PID controllers are powerful, but they are reactive. To achieve truly championship-grade motion, you need Feedforward—the ability to predict the voltage required to achieve a target velocity. MARSLib provides a specialized SysId suite to calculate these constants automatically.

MARSLib uses the standard WPILib-style Feedforward model:

  • kS (Static): The voltage required to overcome static friction and just start the motor moving.
  • kV (Velocity): The voltage required to maintain a steady state velocity (proportional to speed).
  • kA (Acceleration): The voltage required to change velocity (proportional to acceleration).

For one-time characterization, use the SysIdRoutine command. This will execute the “Quasistatic” and “Dynamic” ramps required for the SysId analysis tool.

  • Quasistatic: The motor voltage slowly ramps up linearly. This isolates the kV and kS values.
  • Dynamic: The motor is blasted with full voltage. This isolates the kA (inertia) value.
// Command-based SysId implementation
public Command getSysIdCommand() {
return new SysIdRoutine(
new Config(),
new Mechanism(
(volts) -> m_drive.setVoltage(volts),
null, // No logging needed, handled by @AutoLog
this
)
).quasistatic(Direction.kForward);
}

Static System Identification (running specific “quasistatic” tests in the pits) is the industry standard. However, mechanism friction changes as the robot’s gears wear down or get dirty throughout a 3-day competition. MARSLib introduces Continuous SysId, which passively identifies your kV and kA constants during real matches.

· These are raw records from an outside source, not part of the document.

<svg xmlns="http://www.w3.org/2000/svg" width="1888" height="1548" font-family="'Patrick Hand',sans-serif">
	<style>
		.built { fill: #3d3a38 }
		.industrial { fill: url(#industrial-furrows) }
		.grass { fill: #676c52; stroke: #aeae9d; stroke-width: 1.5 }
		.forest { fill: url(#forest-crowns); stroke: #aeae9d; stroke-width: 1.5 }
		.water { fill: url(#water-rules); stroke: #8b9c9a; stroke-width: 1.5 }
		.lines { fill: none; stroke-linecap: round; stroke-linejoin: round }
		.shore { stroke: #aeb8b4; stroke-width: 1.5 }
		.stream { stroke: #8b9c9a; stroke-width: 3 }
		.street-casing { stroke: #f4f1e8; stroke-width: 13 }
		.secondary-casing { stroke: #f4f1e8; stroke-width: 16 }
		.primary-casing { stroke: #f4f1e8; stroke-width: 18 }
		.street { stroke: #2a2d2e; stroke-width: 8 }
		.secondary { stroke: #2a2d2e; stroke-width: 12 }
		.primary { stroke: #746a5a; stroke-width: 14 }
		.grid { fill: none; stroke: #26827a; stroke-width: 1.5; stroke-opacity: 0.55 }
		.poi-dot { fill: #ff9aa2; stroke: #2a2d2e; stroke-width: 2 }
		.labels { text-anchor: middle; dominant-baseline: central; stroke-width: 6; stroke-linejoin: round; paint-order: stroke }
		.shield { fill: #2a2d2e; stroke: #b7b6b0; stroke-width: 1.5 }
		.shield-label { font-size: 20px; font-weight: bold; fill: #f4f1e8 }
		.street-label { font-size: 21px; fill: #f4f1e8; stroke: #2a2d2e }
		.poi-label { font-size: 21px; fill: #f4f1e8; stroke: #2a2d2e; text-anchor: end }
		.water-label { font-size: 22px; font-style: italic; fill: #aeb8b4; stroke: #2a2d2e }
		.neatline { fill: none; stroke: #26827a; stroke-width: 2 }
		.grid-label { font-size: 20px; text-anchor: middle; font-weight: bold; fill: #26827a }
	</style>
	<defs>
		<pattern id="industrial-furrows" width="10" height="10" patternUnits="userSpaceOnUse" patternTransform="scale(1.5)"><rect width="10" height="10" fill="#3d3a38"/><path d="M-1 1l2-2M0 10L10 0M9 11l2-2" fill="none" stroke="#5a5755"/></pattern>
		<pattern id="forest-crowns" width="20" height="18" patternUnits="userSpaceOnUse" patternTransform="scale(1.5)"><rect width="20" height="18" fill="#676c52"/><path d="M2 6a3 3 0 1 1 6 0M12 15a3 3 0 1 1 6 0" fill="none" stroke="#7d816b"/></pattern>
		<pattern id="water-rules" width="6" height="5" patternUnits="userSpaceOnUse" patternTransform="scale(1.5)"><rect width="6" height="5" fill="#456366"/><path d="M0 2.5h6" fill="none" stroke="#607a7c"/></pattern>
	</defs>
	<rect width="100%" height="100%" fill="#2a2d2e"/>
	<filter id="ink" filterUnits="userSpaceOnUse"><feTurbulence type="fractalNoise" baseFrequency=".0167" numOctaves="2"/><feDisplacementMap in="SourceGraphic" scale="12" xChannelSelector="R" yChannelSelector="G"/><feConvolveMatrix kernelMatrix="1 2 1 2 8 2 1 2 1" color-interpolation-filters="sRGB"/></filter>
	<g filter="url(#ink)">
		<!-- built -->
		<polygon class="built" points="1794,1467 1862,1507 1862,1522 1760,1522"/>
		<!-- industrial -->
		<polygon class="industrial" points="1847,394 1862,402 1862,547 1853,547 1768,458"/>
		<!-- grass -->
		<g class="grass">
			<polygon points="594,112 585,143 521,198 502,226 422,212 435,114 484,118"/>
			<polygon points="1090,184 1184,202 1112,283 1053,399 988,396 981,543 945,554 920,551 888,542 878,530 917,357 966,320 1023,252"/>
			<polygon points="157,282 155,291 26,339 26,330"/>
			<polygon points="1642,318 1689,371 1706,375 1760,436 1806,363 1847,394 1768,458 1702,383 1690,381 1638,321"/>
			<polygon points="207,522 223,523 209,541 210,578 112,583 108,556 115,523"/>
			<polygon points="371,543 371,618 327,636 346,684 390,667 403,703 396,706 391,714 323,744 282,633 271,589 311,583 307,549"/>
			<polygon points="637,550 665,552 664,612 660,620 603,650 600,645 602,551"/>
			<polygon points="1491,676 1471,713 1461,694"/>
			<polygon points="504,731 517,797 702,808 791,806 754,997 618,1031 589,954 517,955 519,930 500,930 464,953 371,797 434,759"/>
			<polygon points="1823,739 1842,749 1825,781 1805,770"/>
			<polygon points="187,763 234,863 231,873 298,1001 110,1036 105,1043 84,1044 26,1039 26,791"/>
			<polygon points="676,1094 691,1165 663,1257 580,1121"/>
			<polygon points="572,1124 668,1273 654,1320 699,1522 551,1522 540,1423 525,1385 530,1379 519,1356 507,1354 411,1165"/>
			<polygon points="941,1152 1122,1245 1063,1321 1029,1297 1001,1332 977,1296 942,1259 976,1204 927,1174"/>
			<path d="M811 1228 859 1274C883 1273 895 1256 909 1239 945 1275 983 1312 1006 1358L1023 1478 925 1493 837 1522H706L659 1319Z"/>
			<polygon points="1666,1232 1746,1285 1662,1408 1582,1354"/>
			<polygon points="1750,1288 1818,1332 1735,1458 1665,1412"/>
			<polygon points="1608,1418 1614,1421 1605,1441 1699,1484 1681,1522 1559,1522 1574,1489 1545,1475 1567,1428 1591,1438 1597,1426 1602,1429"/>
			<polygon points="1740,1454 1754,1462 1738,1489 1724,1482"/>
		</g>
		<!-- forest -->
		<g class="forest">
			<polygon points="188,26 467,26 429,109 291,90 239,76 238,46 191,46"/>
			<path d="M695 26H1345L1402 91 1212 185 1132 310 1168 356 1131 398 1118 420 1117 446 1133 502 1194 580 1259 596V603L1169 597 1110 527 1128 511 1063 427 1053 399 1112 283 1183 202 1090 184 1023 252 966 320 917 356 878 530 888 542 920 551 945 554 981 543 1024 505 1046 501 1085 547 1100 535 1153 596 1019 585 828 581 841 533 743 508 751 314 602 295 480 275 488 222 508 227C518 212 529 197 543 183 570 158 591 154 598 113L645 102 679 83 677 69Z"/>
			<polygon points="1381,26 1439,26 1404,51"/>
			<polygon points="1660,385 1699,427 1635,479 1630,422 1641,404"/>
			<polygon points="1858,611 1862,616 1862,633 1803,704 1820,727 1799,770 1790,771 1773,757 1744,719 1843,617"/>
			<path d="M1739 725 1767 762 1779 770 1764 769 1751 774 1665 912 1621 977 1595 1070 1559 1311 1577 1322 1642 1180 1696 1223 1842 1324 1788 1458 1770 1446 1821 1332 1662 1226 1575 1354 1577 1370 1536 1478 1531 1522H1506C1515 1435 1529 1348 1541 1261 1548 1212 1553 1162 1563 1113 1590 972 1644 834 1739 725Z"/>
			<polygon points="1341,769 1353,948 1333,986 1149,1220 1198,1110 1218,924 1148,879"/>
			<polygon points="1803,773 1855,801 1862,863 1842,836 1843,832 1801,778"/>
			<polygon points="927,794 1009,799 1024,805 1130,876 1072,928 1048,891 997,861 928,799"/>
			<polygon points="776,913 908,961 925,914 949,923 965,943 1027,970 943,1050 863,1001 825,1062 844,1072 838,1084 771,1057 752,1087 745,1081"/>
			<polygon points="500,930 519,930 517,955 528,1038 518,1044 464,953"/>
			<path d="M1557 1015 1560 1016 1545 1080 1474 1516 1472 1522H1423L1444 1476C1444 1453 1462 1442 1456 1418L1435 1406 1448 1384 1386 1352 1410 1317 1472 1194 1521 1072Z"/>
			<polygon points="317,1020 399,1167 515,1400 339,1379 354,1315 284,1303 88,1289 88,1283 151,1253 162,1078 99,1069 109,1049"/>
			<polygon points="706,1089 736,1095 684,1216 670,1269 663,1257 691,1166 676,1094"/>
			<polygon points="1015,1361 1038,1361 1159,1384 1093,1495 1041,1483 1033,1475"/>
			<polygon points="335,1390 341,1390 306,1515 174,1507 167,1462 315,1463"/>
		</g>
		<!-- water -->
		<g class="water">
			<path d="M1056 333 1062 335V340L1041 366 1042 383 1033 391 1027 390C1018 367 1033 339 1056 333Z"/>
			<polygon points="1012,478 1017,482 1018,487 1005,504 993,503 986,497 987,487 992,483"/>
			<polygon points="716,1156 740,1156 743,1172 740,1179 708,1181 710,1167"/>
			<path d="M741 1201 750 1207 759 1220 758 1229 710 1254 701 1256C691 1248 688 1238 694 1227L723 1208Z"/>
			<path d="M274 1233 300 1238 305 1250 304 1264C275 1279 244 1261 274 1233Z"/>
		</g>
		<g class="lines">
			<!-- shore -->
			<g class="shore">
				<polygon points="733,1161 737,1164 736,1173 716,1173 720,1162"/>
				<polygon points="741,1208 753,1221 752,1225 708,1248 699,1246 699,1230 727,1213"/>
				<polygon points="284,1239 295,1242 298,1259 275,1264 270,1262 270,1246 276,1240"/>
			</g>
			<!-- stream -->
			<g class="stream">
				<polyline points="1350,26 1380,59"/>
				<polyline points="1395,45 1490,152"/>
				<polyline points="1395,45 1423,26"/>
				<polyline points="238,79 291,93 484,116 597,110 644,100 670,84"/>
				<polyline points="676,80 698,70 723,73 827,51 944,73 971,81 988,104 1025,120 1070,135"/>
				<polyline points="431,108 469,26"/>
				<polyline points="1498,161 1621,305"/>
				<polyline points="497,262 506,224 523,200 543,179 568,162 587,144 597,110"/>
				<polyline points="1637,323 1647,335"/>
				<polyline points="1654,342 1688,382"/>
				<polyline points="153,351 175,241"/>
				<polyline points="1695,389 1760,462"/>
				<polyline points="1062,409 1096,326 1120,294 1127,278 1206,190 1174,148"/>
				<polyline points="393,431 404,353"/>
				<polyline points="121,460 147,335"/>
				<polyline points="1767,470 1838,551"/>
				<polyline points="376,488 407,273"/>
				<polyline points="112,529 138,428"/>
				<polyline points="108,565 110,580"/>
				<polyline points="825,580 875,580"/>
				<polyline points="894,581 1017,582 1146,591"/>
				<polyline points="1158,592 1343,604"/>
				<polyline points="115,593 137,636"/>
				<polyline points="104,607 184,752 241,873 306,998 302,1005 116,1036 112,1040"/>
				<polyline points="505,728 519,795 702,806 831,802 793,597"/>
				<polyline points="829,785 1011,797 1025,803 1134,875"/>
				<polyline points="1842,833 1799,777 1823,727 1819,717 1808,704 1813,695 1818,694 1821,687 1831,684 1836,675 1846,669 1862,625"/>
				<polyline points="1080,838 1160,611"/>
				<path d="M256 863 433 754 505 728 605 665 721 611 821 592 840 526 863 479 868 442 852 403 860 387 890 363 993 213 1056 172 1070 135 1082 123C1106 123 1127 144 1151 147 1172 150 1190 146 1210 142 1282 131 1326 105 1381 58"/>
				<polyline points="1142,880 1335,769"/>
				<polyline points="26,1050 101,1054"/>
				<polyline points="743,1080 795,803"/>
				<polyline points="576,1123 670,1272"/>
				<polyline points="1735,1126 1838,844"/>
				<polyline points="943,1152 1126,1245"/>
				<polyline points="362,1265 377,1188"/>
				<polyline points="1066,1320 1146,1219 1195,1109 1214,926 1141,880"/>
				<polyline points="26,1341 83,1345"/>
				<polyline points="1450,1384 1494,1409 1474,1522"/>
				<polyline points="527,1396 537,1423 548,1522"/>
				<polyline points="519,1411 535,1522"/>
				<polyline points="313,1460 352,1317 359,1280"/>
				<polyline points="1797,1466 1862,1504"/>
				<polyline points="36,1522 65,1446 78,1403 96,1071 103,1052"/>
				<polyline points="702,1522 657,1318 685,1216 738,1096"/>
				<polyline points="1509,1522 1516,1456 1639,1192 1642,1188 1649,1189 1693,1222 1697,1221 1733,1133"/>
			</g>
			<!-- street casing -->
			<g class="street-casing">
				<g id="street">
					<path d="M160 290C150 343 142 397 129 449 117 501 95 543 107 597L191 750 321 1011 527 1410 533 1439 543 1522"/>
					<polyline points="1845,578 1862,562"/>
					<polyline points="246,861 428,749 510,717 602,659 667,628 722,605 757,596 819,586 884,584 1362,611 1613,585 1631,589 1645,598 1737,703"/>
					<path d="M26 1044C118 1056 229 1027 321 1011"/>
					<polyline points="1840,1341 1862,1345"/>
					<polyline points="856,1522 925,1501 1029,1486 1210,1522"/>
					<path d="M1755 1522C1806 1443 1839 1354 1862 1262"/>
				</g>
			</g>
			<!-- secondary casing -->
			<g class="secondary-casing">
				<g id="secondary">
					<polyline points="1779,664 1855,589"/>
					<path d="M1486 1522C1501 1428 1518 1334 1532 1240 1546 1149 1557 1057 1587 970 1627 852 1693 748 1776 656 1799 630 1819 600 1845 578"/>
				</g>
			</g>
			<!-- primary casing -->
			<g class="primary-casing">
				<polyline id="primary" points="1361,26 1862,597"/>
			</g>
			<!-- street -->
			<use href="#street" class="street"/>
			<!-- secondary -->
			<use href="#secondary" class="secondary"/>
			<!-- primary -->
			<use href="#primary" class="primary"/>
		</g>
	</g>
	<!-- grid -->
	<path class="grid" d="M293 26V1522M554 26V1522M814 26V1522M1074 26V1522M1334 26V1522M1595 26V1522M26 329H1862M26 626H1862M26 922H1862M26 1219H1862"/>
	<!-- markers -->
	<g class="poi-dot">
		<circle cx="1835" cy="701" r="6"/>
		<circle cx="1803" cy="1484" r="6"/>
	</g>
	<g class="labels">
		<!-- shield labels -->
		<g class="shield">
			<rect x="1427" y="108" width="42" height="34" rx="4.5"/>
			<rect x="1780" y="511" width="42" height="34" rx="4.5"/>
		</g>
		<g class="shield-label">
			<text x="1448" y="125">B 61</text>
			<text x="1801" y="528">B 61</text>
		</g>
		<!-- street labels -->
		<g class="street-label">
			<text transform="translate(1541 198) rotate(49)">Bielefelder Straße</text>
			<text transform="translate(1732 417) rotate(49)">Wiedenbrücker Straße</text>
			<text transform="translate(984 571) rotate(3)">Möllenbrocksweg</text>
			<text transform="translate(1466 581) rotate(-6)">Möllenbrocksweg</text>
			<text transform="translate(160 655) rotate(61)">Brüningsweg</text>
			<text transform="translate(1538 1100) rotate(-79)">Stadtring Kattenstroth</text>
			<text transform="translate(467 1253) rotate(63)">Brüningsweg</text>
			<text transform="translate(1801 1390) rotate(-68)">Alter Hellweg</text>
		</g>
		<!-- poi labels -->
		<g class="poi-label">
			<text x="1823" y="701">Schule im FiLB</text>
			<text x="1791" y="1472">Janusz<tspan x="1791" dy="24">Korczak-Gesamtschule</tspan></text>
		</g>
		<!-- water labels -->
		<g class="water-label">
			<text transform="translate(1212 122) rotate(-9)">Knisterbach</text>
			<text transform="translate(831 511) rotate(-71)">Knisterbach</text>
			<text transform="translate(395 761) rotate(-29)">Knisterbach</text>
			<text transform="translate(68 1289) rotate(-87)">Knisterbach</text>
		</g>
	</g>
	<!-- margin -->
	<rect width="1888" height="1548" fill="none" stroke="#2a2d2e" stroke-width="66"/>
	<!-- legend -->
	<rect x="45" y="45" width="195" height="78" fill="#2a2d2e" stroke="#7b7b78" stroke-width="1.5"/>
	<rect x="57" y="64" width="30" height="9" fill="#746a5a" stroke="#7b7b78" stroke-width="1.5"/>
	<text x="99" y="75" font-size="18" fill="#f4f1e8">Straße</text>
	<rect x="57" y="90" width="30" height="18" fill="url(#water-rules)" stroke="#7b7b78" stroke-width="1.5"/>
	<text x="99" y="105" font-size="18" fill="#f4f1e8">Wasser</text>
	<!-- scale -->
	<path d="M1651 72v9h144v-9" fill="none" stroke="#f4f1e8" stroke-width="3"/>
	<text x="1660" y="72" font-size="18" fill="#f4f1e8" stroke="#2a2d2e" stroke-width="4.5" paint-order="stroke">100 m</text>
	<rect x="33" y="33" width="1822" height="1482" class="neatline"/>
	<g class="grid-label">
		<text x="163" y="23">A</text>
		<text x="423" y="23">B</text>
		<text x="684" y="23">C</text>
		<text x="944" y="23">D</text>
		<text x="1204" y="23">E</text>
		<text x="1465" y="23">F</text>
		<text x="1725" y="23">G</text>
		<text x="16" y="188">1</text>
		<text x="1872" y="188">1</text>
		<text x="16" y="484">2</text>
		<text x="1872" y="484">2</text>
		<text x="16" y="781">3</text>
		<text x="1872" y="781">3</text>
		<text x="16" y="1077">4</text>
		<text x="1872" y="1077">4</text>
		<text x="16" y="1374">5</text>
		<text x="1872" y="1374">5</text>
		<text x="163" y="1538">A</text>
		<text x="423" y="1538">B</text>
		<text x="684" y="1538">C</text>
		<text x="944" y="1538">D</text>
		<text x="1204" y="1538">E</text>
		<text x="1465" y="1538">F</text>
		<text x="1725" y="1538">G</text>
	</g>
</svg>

Because every motor voltage and velocity is logged at high frequency through AdvantageKit, we don’t need dedicated tests. The MARSSysIdManager runs an Ordinary Least Squares (OLS) regression against the log data every time the robot is disabled.

To enable passive characterization, you must register your subsystem’s IO with the manager.

// Inside RobotContainer.java
SysIdManager.getInstance().registerMechanism(
"Shooter",
flywheel::getVoltage,
flywheel::getVelocityRadPerSec
);

The calculated kV (Volts per Unit/s) and kA (Volts per Unit/s²) are pushed to NetworkTables. If the passively identified kV differs from your hardcoded constant by more than 15%, a Fault Alert will trigger, notifying the pit crew that a mechanism is experiencing unexpected friction.